« Le style, c’est l’homme », la formule est connue. Ce qui l’est moins, c’est le paradoxe incarné par son auteur, Georges-Louis Leclerc de Buffon, passé à la postérité pour une phrase qu’il n’a pas écrite ! Dans le discours qu’il prononce à l’Académie française, où il est reçu le 25 août 1753, Buffon disserte sur le style : « Les ouvrages bien écrits seront les seuls qui passeront à la postérité: la quantité des connaissances, la singularité des faits, la nouveauté même des découvertes, ne sont pas de sûrs garants de l'immortalité: si les ouvrages qui les contiennent ne roulent que sur de petits objets, s'ils sont écrits sans goût, sans noblesse et sans génie, ils périront, parce que les connaissances, les faits et les découvertes s'enlèvent aisément, se transportent et gagnent même à être mises en œuvre par des mains plus habiles. Ces choses sont hors de l'homme, le style est l'homme même. »

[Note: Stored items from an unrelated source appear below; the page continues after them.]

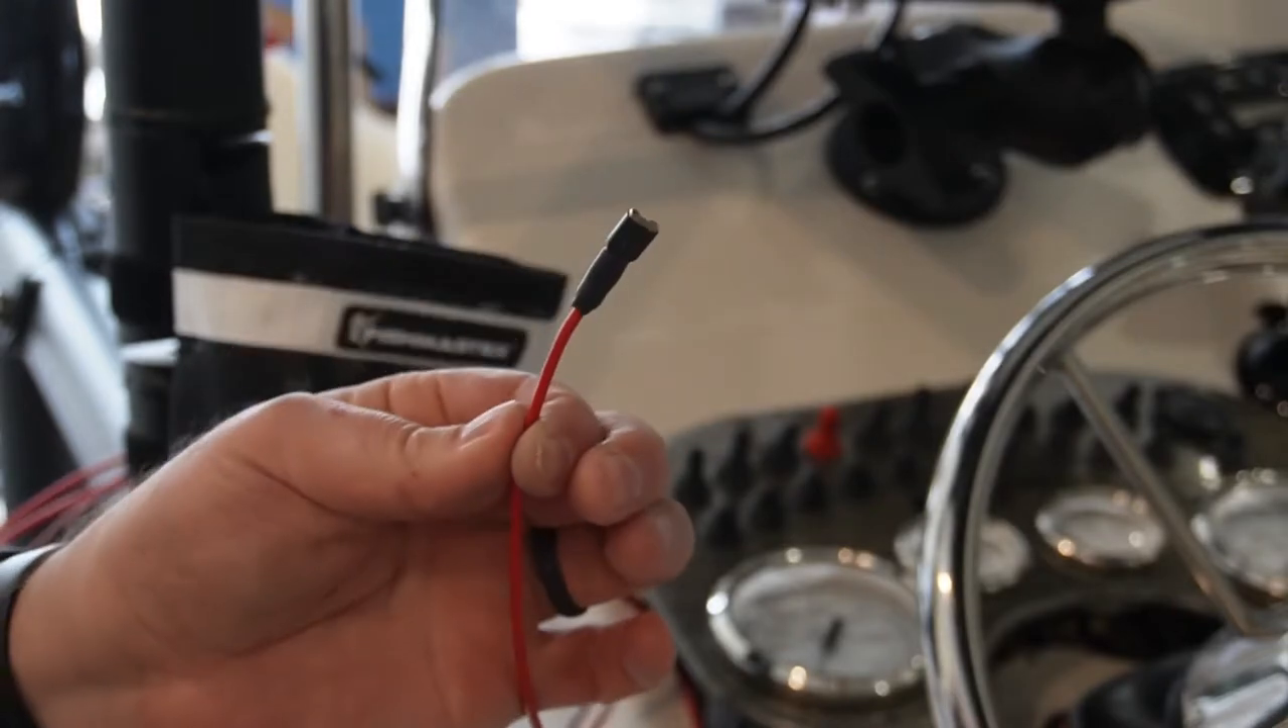That heat shrink is on there.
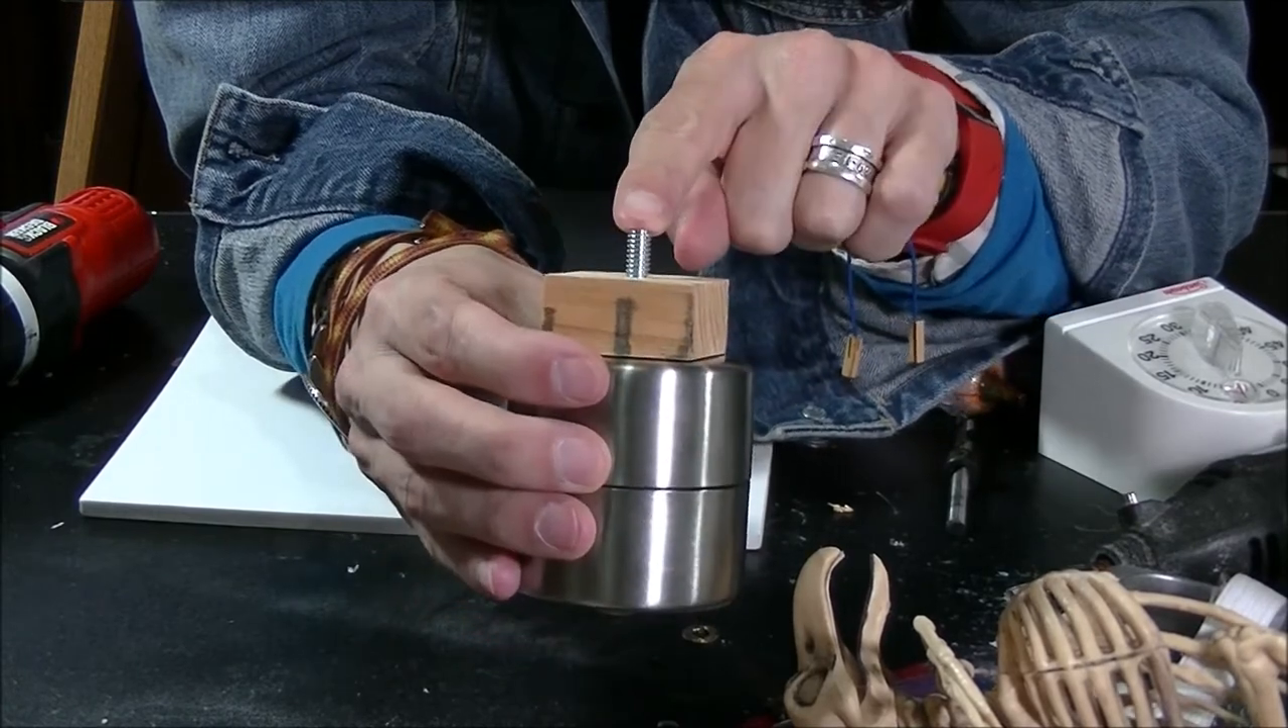The piece of wood was a little thin so I have more like a half inch sticking out.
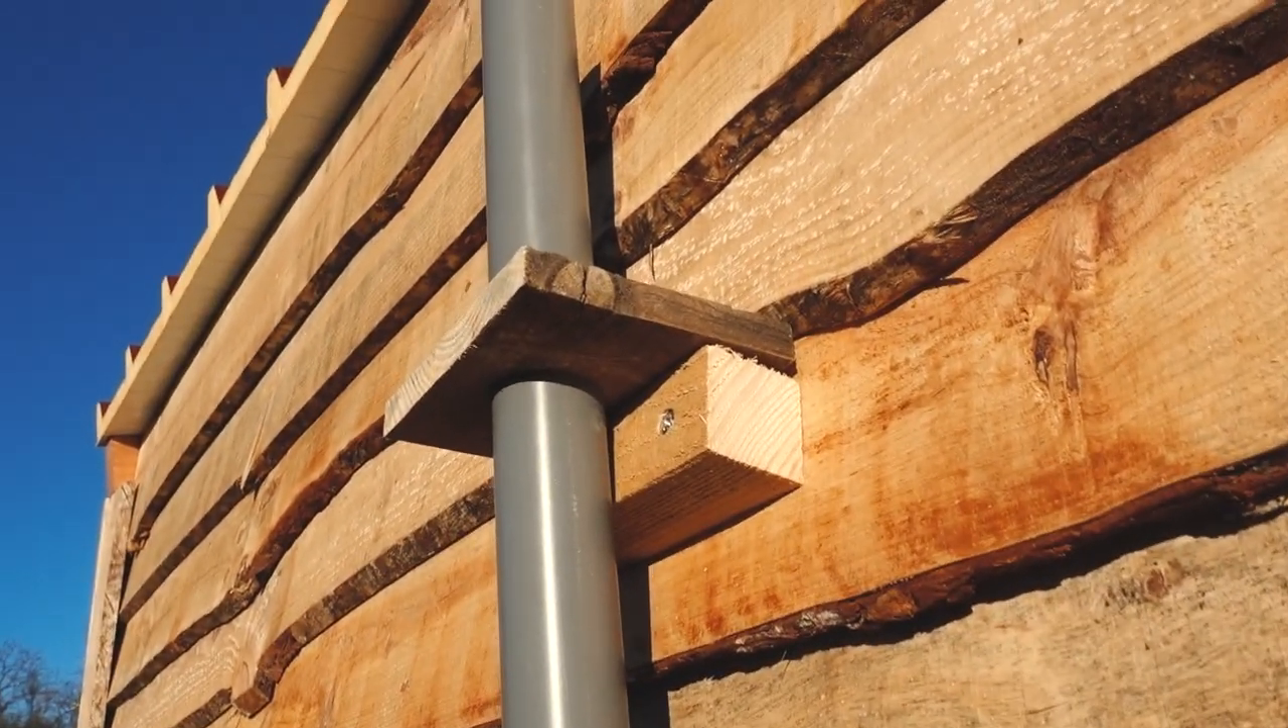I made these nice little wooden brackets and they're very strong I've got one here and then one up here as well.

On se tromperait en prêtant au savant naturaliste la défense d’un « spontanéisme » romantique, dont on traquerait en vain la trace dans son Discours du style… Si pour Buffon, le style est l’expression singulière d’une personnalité, il ne se réduit pas au seul jaillissement d’une intériorité. Il est à chercher plutôt dans le regard original et pertinent posé par un artiste sur son sujet. Un écrivain comme Beaumarchais avait une idée très « personnelle » de la fulgurance de son propre génie ; passé maître dans l'art de la saillie, n’écrivait-il pas, le 30 août 1777, à Mme de Godeville qu’il avait « le style un tant soit peu spermatique » ? André Gide n’en déplorait pas moins dans son Journal, à la date du 29 mai 1935, la flasque naïveté de ses deux premiers drames : « Quelle admirable confirmation de « mon proverbe de l’enfer » (C’est avec les beaux sentiments qu’on fait de la mauvaise littérature) je trouve dans Les Deux Amis de Beaumarchais et même dans son Eugénie (où pourtant il y a quelques scènes charmantes.) » Chez le diariste, cette formule figure en plusieurs endroits, précisée à la date du 2 septembre 1940 ; un pied-de-nez à la fâcheuse tendance de l’époque, consistant à tenir les écrivains responsables des défaillances de l’armée française, du fait de leur littérature amollissante et peu virile, littérature dont l’auteur du Corydon et de L’ Immoraliste passait pour l’un des plus beaux fleurons: « J’ai écrit, et je suis prêt à réécrire encore ceci qui me paraît d’une évidente vérité : c’est avec les beaux sentiments qu’on fait de la mauvaise littérature. » Dans une tribune du journal Le Monde, datée du 19-20 octobre, Pierre-Yves Jeannet laboure dans le sillon fertile creusé par Gide : « Il n'est pas correct politiquement, me dit-on, de réfuter ou critiquer Le Clézio, tellement porteur, en ces temps de grande confusion, de bons sentiments, de nobles causes. Il fait donc l'unanimité. Or les bons sentiments et les causes justes ne produisent pas nécessairement de bonnes phrases, et la littérature n'appartient pas au domaine du sentiment. »
Les « bon sentiments » de Jeannet seraient-ils du même acabit que les « beaux sentiments » gidiens, tels que ce dernier les définit, « les trois quarts du temps des sentiments ″tout faits″ » ? Selon Gide, « le véritable artiste, consciencieusement, n’habille que sur mesure. » Couronné par l’Académie suédoise en 1947, aurait-il lui aussi taillé un costard à Le Clézio ? À cette question, je ne saurai répondre. Ce qui est sûr, c’est que la diatribe de Jeannet ne pouvait passer inaperçue, à lire les phrases provocantes avec lesquelles il aiguillonne la vindicte populaire. Qu’importe la véracité de ses assertions ou l’honnêteté de son procédé, l’enjeu de la querelle est ailleurs, dans la qualité même des réactions suscitées par l’articulet.